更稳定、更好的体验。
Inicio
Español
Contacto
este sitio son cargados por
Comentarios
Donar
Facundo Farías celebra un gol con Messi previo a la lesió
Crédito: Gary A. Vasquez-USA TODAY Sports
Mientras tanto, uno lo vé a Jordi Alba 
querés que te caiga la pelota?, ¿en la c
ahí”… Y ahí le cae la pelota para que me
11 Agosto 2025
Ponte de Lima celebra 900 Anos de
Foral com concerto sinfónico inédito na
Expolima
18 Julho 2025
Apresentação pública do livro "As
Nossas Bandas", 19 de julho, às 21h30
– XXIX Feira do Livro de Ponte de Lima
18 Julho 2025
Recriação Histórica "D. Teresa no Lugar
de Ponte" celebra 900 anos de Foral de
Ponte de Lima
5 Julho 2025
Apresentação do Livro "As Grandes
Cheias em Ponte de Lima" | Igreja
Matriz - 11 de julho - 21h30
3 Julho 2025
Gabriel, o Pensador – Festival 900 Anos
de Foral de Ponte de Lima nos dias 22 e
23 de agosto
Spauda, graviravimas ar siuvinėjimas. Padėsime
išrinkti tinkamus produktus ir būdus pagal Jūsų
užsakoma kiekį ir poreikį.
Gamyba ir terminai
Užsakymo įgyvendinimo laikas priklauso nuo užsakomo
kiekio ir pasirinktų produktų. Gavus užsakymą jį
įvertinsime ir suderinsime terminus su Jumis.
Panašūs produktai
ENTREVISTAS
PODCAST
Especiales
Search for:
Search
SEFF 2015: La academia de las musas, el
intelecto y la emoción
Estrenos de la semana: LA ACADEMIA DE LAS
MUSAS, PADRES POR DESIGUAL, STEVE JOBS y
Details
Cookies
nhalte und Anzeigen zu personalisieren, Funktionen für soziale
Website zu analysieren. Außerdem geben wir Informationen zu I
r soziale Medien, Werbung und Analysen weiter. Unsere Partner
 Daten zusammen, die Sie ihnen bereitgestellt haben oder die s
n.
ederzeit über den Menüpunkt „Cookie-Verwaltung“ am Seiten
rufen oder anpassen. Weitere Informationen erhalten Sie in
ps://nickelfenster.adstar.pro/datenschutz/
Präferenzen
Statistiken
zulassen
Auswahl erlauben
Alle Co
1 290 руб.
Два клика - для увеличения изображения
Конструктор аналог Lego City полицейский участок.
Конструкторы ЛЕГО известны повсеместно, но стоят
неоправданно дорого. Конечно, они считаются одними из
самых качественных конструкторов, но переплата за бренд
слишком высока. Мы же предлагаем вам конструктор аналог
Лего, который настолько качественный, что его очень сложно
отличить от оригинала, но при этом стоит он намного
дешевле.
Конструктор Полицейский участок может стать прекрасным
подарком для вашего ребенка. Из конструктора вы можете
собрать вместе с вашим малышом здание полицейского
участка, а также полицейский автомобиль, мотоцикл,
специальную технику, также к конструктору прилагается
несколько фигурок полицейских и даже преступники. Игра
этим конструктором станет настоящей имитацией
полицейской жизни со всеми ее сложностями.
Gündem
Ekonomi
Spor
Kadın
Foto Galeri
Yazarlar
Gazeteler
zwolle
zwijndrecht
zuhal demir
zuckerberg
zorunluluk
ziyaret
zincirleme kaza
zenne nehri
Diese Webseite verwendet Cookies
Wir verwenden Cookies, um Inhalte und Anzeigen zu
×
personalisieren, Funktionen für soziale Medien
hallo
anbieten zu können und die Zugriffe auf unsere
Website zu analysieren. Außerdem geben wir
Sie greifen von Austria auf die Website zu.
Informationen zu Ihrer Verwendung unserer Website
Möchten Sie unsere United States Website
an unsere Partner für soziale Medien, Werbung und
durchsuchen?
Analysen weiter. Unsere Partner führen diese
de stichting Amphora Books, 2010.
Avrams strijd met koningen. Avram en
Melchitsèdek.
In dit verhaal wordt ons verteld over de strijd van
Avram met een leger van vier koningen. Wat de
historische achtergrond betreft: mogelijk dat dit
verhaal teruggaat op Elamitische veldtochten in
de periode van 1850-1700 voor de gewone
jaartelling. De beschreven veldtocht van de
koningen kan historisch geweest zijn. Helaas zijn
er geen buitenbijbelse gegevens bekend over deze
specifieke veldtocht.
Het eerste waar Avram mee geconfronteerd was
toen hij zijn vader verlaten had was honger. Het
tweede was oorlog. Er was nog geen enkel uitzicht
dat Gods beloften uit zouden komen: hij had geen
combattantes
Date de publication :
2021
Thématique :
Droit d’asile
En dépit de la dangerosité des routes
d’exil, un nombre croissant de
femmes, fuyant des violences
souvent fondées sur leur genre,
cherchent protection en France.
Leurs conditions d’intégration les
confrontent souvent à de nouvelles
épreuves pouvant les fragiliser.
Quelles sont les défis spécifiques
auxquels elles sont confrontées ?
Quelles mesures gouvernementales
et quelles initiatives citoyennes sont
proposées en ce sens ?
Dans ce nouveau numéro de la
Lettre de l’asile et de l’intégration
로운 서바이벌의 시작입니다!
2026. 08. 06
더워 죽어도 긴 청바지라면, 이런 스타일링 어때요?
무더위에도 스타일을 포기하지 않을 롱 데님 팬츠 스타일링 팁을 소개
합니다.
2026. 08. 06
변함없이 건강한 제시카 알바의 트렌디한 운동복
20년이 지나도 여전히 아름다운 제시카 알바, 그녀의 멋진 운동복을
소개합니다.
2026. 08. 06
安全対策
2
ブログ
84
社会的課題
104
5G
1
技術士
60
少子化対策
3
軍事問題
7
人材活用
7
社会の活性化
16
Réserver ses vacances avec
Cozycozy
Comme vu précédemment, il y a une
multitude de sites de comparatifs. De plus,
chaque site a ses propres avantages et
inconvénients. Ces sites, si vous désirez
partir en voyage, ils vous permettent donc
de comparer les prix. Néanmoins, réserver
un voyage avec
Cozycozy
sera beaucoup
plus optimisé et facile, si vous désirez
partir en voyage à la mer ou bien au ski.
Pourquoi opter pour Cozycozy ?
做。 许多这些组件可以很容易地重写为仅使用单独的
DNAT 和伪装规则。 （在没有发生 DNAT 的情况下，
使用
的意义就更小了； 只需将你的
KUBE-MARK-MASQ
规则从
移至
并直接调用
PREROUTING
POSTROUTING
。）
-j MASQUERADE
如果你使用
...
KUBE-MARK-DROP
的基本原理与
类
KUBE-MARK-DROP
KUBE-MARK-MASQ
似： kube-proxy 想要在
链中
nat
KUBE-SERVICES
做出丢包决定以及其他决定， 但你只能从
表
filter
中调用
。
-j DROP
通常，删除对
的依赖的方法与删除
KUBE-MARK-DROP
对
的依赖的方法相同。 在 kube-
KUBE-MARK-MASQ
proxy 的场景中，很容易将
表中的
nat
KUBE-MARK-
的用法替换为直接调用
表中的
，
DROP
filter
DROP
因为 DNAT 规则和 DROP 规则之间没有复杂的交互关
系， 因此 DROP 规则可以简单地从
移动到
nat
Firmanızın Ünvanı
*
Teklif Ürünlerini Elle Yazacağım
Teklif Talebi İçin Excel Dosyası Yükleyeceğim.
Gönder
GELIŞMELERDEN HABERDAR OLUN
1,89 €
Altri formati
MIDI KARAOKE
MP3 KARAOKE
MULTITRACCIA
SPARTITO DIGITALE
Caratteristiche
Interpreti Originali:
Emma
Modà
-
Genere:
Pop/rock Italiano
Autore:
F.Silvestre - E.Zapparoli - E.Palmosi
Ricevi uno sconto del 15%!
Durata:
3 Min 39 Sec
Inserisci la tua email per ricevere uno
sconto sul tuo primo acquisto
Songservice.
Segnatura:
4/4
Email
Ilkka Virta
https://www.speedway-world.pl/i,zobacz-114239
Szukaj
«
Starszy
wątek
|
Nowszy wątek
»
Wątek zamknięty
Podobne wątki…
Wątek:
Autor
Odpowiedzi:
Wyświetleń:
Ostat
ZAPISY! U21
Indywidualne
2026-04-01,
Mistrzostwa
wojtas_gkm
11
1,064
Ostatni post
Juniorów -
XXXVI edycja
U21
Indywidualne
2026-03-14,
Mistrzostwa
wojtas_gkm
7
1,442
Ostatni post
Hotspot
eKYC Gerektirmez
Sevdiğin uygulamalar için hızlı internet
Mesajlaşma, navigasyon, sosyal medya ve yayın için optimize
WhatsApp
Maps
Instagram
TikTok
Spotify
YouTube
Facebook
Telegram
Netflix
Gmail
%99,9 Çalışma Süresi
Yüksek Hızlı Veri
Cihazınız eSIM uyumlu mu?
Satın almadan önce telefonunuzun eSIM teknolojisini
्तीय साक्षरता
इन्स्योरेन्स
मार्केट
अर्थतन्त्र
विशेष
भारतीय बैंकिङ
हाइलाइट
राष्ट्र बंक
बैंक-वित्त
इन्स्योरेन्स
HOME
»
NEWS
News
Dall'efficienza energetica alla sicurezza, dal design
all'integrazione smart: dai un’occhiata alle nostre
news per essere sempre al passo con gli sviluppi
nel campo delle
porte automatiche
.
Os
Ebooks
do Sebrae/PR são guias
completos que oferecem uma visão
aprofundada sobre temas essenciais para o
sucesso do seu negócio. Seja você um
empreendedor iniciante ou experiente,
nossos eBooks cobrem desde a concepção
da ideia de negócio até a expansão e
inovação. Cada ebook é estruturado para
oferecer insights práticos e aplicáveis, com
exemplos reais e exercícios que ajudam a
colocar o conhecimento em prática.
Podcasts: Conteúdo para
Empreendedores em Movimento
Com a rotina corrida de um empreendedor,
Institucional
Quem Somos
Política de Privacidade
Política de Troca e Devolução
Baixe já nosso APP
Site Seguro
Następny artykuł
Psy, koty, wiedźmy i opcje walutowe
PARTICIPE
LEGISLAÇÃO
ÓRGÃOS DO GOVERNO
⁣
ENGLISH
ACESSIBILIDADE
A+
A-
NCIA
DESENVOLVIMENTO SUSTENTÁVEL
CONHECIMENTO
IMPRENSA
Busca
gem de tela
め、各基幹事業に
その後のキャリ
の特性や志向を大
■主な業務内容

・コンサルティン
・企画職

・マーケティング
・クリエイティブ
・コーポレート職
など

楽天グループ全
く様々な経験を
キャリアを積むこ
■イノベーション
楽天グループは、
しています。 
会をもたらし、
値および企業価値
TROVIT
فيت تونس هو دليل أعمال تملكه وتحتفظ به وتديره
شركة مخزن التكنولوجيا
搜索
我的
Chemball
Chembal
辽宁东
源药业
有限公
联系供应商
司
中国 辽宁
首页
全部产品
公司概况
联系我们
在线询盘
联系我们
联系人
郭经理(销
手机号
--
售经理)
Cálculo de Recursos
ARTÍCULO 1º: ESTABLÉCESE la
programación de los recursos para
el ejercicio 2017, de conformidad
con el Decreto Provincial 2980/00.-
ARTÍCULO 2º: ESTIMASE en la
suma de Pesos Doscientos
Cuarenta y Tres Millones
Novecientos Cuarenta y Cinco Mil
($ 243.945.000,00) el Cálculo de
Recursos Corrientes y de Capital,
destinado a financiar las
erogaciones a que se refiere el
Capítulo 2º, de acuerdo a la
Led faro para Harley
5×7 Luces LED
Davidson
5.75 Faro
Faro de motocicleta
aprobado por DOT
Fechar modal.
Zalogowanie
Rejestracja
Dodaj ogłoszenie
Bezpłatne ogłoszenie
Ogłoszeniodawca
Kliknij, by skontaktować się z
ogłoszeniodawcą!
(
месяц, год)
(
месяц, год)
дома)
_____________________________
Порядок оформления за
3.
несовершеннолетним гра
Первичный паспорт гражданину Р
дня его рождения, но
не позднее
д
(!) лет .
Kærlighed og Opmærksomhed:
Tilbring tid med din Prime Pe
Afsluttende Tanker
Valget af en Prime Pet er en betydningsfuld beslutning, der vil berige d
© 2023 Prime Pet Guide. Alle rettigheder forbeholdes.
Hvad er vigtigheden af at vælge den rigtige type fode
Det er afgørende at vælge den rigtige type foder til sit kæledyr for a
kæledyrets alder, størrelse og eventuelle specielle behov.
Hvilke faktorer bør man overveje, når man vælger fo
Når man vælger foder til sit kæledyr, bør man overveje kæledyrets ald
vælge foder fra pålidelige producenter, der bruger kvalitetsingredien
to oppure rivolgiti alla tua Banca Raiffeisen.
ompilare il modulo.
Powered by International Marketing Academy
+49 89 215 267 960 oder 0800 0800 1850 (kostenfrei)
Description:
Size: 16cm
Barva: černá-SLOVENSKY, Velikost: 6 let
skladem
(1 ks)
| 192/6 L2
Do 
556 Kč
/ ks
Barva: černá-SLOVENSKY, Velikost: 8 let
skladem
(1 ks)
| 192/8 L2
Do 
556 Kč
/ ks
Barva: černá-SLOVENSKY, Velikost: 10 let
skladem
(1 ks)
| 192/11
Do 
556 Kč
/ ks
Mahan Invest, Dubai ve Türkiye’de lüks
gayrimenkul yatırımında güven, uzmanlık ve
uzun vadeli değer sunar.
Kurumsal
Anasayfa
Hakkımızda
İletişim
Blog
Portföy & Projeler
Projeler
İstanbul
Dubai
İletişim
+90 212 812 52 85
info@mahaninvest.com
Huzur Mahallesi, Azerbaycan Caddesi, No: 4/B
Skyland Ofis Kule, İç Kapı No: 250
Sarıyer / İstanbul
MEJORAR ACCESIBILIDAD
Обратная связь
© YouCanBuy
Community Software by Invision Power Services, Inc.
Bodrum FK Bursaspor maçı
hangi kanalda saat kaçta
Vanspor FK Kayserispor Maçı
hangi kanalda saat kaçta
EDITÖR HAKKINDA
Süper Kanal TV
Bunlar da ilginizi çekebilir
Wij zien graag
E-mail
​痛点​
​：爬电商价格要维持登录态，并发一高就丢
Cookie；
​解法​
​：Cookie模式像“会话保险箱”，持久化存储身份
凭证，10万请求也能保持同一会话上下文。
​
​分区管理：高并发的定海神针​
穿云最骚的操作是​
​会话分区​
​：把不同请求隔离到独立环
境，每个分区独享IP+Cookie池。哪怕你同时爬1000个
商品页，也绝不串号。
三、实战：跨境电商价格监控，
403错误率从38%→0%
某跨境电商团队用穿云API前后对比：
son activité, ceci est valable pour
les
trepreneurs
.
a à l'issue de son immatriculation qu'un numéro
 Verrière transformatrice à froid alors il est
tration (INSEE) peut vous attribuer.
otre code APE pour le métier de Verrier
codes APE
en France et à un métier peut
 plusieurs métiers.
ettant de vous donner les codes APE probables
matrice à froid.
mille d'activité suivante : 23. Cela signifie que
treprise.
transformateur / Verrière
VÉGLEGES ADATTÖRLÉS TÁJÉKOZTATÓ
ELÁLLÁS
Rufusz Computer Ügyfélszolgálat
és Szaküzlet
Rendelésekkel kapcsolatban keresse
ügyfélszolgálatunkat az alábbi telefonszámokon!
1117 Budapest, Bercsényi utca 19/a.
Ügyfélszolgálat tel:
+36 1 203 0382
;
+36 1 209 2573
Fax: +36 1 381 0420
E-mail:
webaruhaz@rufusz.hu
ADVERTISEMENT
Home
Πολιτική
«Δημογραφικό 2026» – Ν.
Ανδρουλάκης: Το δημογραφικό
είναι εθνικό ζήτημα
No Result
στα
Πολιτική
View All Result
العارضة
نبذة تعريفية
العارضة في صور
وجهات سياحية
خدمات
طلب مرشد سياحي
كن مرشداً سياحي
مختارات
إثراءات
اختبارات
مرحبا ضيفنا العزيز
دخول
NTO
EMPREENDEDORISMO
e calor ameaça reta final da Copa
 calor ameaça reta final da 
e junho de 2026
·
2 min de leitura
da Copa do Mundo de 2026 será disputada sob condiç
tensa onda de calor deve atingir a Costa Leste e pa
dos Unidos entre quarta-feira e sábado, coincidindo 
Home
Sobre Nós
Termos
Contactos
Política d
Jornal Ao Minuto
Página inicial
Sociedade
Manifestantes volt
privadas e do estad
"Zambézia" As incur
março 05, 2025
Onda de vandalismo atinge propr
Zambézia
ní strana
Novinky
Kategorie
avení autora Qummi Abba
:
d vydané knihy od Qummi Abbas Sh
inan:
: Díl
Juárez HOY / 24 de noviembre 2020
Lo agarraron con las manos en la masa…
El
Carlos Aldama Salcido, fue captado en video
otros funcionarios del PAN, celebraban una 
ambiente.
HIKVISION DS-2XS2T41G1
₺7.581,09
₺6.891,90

Aim of the task:
Pick out every line in the listing above that contains the string "reta", matching case exactly.

Answer section:
e calor ameaça reta final da Copa
 calor ameaça reta final da 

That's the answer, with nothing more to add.